**Work item A:** In the Drupal issue thread about multibyte string functions, what call is recommended for getting the last character of a multibyte string?
**Work item B:** In the Drupal issue thread on string functions, rewrite the passage from "Thanks for reporting" to "the whole module.", putting "codebase" in place of "module".
**Work item C:** Continue the Drupal issue thread about multibyte string functions from its last line.

In SearchApiQuery::parseKeys drupal string functions are not used consequently. As a result when a quoted term contains multibyte characters, a closing quote character is not detected properly. This patch fixes the problem by converting all string manipulation functions within parseKeys to their drupal_* equivalents.

Support from Acquia helps fund testing for Drupal Acquia logo

Comments

drunken monkey’s picture

Title: [PATCH] Prevent incomplete quoting by using drupal string functions » Fix omission of Drupal multibyte wrapper functions
Status: Active » Needs review
FileSize
25.3 KB

Thanks for reporting this, should have fixed this a long time ago … Fact is I often forget to use the proper wrapper functions and that's the result. However, while we're at it, let's fix this in the whole module.
The attached patch does just that.

znerol’s picture

Sorry, no. It does not work that way. You frequently use something like $value[drupal_strlen($value) - 1] in order to get the last character of a string. However you may not use the result of drupal_strlen as an index into a string. For multibyte strings the value will be too low. Rather you should use drupal_substr($value, -1) in order to get the last character in a multibyte as demonstrated in my patch.

znerol’s picture

Assigned: Unassigned » znerol

I'll post an updated patch soon.

znerol’s picture

Title: Fix omission of Drupal multibyte wrapper functions » Fix erroneous use of Drupal multibyte wrapper functions
FileSize
1.69 KB

Ok, I reviewed the docs and the code. The API docs for drupal_substr says that:

for cutting off a string at a known character/substring location, the usage of PHP's normal strpos/substr is safe and much faster.

Therefore it is safe to use the plain PHP functions strpos and strlen in most situations. The issue at hand however is that drupal_strlen is used in query.inc where plain strlen would be appropriate.

Using grep and coder-review I analyzed all occurences of drupal-prefixed string functions vs non-prefixed string functions and IMHO the only problematic combination is the one in query.inc which caused me problems with multibyte search keys when they were enclosed in quotes.

Therefore I propose to fix the problem by removing the drupal-prefixed functions in favor of the plain strlen functions and leaving all the rest as it is now. A patch is attached which also adds an appropriate test to checkQueryParseKeys test case.

Where the drupal-prefixed string functions were used

contrib/search_api_views/includes/handler_argument.inc:99:      $filter = $this->query->createFilter(drupal_strtoupper($this->operator));

IMHO there is no need to use drupal_strtolower here. Operator is not expected to hold multibyte data.

contrib/search_api_views/includes/handler_filter_options.inc:140:        if (drupal_strlen($values) > 20) {

Ok.

**Data section:**
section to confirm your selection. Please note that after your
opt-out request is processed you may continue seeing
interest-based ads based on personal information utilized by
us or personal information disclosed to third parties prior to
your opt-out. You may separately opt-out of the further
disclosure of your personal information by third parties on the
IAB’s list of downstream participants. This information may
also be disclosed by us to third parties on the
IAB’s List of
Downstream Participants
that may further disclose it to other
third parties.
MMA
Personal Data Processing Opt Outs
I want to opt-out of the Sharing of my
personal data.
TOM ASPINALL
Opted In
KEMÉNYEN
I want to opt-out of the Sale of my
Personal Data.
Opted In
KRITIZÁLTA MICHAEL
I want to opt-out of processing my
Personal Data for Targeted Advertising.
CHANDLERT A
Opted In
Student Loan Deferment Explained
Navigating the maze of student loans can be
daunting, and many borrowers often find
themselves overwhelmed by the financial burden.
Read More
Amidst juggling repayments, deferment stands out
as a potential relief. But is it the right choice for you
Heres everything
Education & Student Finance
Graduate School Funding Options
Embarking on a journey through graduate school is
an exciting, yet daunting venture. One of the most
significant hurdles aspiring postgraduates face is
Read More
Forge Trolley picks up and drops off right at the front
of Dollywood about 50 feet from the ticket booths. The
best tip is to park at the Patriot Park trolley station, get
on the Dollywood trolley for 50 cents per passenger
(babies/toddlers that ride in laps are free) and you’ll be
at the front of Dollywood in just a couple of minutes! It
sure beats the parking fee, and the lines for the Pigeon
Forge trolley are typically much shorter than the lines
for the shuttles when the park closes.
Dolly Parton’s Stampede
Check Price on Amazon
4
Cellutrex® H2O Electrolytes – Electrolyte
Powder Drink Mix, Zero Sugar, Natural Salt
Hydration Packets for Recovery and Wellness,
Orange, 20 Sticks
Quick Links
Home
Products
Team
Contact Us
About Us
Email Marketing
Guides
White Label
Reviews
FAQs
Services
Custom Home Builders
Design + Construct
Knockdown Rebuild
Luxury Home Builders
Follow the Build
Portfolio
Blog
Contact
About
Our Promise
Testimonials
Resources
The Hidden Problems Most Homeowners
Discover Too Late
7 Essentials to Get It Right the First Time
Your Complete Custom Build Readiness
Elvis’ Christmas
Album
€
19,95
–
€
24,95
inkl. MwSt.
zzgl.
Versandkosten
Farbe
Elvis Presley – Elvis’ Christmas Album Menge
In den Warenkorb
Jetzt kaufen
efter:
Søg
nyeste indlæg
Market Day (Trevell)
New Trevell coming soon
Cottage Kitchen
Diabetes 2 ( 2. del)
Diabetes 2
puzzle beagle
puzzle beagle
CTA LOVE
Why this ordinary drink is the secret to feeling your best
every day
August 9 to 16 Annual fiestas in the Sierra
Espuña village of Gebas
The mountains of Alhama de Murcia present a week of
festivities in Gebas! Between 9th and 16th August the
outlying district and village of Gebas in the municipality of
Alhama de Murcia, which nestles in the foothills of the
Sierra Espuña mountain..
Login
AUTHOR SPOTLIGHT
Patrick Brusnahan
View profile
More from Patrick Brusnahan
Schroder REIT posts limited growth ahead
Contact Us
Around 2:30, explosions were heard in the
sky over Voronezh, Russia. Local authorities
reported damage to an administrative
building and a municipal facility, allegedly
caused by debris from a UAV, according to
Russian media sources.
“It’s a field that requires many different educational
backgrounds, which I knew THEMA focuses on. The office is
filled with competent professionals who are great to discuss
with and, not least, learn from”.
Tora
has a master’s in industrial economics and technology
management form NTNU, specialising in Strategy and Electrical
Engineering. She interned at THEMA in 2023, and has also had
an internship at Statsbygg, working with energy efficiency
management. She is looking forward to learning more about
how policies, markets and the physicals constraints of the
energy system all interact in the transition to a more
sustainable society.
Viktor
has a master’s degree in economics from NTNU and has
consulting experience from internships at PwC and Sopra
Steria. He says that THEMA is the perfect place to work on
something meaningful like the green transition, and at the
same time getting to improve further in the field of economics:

**Your response A:** drupal_substr($value, -1)

**Your response B:**
Thanks for reporting this, should have fixed this a long time ago … Fact is I often forget to use the proper wrapper functions and that's the result. However, while we're at it, let's fix this in the whole codebase.

**Your response C:**
includes/processor_ignore_case.inc:9:    $value = drupal_strtolower($value);

Ok.

includes/query.inc:471:            if ($v[drupal_strlen($v)-1] == '"') {
includes/query.inc:483:            $len = drupal_strlen($v);

Not ok. Output of drupal_strlen is number of characters and not number of bytes.

search_api.install:212:    'machine_name' => preg_replace('/[^a-z0-9]+/', '_', drupal_strtolower($name)),
search_api.install:367:      $base = $name = drupal_strtolower(preg_replace('/[^a-z0-9]+/i', '_', $server->name));
search_api.install:396:      $base = $name = drupal_strtolower(preg_replace('/[^a-z0-9]+/i', '_', $index->name));

IMHO there is no need to use drupal_strtolower here. Multibyte characters will be stripped anyway.

search_api.test:478:    $processed = drupal_strtolower($orig);

Ok.

Where coder-review suggests drupal-prefixed string functions

sites/all/modules/search_api/search_api.module:
 +463: [minor] in most cases, replace the string function with the drupal_ equivalent string functions
 +464: [minor] in most cases, replace the string function with the drupal_ equivalent string functions
 +1432: [minor] in most cases, replace the string function with the drupal_ equivalent string functions
 +1448: [minor] in most cases, replace the string function with the drupal_ equivalent string functions
 +1473: [minor] in most cases, replace the string function with the drupal_ equivalent string functions
 +1492: [minor] in most cases, replace the string function with the drupal_ equivalent string functions

We deal with controlled/static strings in all of the instances in this file. No action required.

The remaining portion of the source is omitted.